I don’t think I could be civil to someone who said in my presence “But he was a Gaullist [or whatever].” I agree with Barnes’s take on it, and with the final sentence I quoted.

Comments

  1. Sartre is often the embodiment of the foolish leftist, the sort that right-wingers like to parade as defining us all.

  2. John Emerson says

    In the Goncourt diaries Flaubert, a pure rentier, is quoted as saying that he wished that twice as many Communards had been shot. The Goncourts reported seeing a troop of Communards being marched to their deaths, and then the loud noise of the first volley , followed the smaller noise of the second volley when the officers finished off anyone not yet dead. The whole crew stayed in Paris during the Commune, undisturbed but embittered by the difficulties they had in getting meat.

    The only major cultural figures who participated in the Commune were Courbet, Rimbaud (a teenager), and Verlaine (of all people!)

    Jules Vallès was not exactly major.

  3. Sartre is often the embodiment of the foolish leftist, the sort that right-wingers like to parade as defining us all.

    Quite so.

    Jules Vallès was not exactly major.

    Jules Valles, par Gil.

  4. Incidentally, you can see the cover and a page of Madame Bovary dans l’ordre here. And you can get a copy for 10,00 € (Occasion · Comme Neuf).

  5. J.W. Brewer says

    Surely many/most intellectuals can be fatuous, but perhaps to be monumentally so is more of an achievement? (Now I’m wondering if you could defend the politically-outre likes of e.g. Celine or Maurras, by saying “ah, but at least he wasn’t a Gaullist!”)

  6. The Kugelmass Episode” has a joke about readers’ imperfect memories of what is to be found in Madame Bovary.

    As I noted at the link, the story demonstrates Woody Allen’s capability to comment intelligently on the behavior of people who let their appetites (particularly their sexual appetites) control them—in spite of the fact that he was exactly that kind of person. Another example comes with his film Deconstructing Harry;* the finale of the movie has Allen, the writer, director, and actor, showing that he can only be authentic through his writing, not it real life, by creating a character who is inauthentic in life and can only be authentic by writing about about a character who is inauthentic in life and can only be authentic through his writing. (It is unclear how many more levels the recursion may go on, since the film fades out.)

    * That was the last of Allen’s movies I saw, having decided that I was thoroughly disgusted with him as an individual, and unimpressed with his late-career output anyway.

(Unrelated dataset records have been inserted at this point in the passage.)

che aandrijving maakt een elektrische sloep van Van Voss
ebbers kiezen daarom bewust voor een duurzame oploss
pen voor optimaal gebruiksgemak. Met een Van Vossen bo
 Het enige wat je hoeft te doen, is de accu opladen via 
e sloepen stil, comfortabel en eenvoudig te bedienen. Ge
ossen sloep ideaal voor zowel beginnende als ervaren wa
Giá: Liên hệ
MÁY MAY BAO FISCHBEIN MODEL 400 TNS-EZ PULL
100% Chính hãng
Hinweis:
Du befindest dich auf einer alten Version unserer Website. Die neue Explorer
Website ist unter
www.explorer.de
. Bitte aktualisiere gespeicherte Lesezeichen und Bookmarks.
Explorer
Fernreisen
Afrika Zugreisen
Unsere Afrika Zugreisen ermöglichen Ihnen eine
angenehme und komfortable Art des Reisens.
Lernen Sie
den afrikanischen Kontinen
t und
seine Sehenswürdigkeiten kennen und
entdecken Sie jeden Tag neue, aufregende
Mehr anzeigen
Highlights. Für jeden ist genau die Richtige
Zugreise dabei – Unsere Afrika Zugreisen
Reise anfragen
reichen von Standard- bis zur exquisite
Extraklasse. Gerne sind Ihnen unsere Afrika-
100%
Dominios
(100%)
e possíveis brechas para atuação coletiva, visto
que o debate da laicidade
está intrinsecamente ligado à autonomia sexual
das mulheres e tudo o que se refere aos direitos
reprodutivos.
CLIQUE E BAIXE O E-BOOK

  7. Obviously, Barnes errs when he asserts that “du” became “son”, when it had to have been changed to “de son”.

    “Emma retrouvait dans l’adultère toutes les platitudes du mariage.”

  8. I don’t know about combing (or brushing) prose to make it shine like hair. I think you need to begin with a thorough wash and rinse, then use conditioner to give it body and texture, perhaps a little mousse to give it some depth and springiness, and then add a few highlights to make it pop.

    But then Flaubert was living in a time of sadly limited hair-care products.

  9. Woody Allen’s capability to comment intelligently on the behavior of people who let their appetites (particularly their sexual appetites) control them—in spite of the fact that he was exactly that kind of person.

    I would say “because” rather than “in spite of the fact that.”

  10. I’d say “realistically” over “intelligently”. Write What You Know and all that.

  11. To be fair, you can’t directly compare the counts of elle and lui, you have to compare elle to lui plus il, because elle can be either the object of a preposition (like lui) or the subject of a verb (like il).

  12. How did Ambroise Perrin’s wankfest ever get published? I mean, they printed it and everything! That costs real money! Why?!

  13. Stu Clayton says

    That costs real money! Why?!

    The French government heavily subsidizes the arts and their practitioners. That’s why there are so many “public intellectuals” in France. They even earn money for talking on TV.

    The life of le people is easier than that of le peuple.